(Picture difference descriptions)
= = =

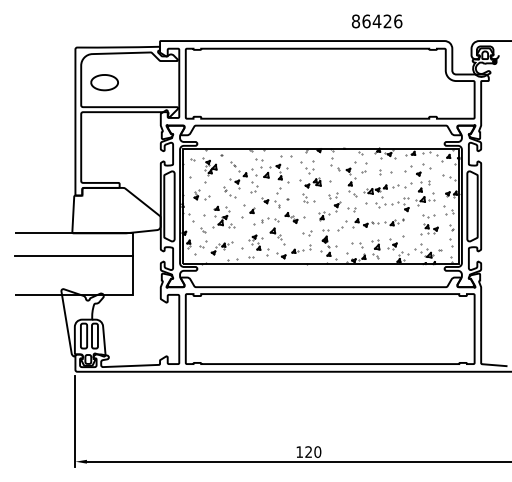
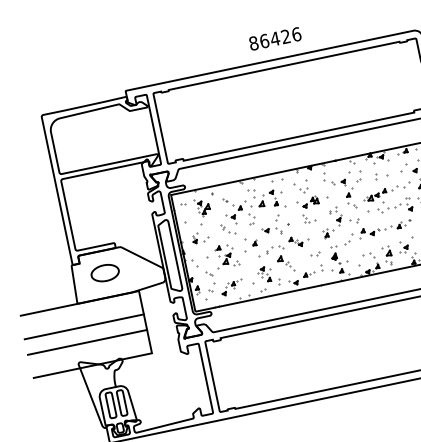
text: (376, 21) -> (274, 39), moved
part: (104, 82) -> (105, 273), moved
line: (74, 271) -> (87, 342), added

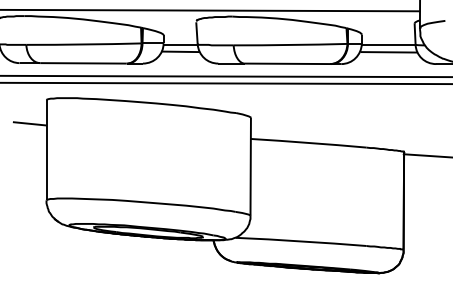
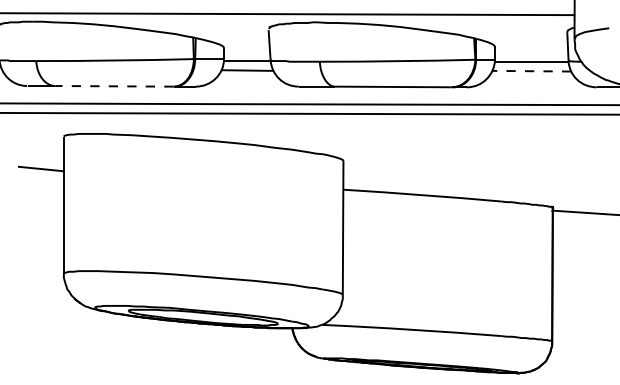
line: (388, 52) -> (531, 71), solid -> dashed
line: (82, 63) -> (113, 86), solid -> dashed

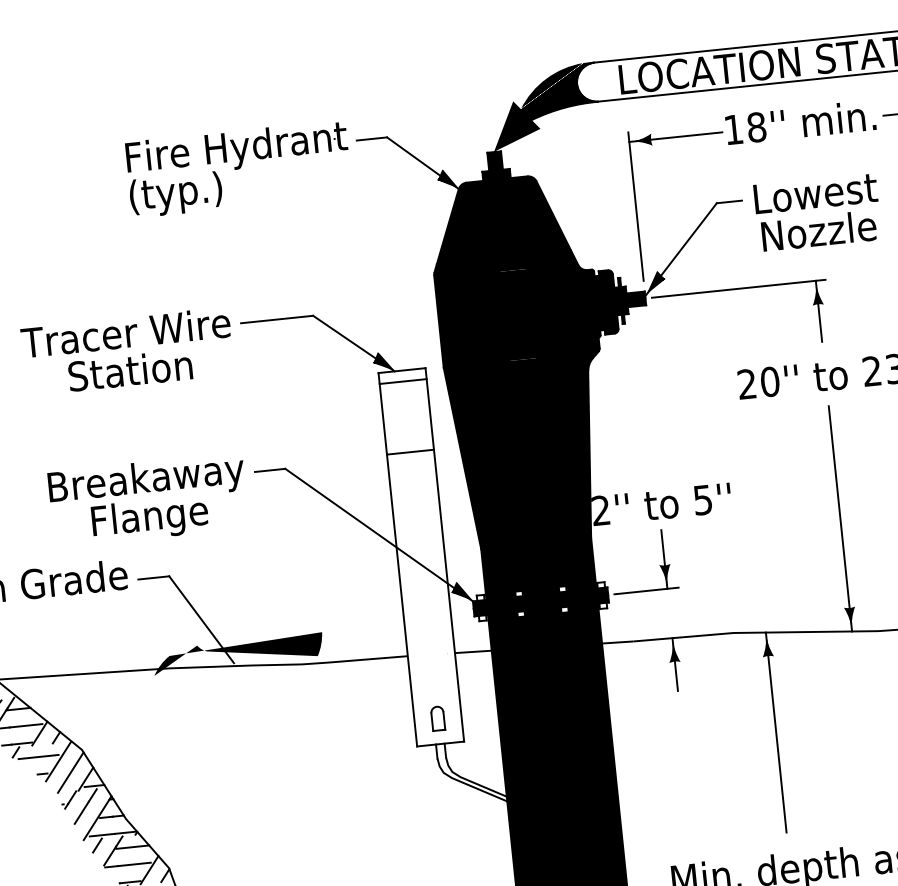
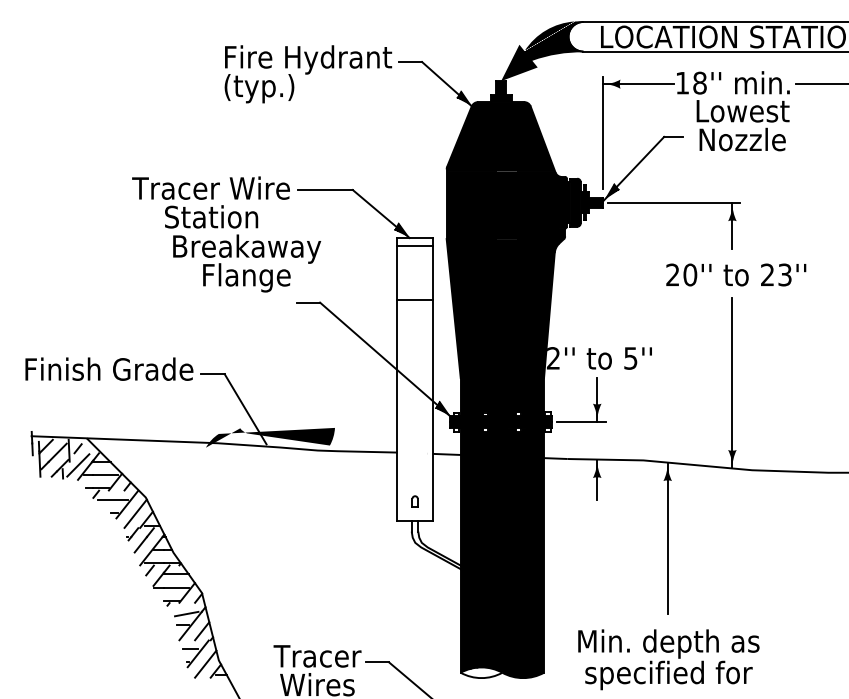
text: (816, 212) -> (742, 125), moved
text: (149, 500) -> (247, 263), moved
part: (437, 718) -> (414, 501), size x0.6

= = =

How to complete this task: Lines containing the word "moved" are to be located in the entries and copied.

Task output:
text: (376, 21) -> (274, 39), moved
part: (104, 82) -> (105, 273), moved
text: (816, 212) -> (742, 125), moved
text: (149, 500) -> (247, 263), moved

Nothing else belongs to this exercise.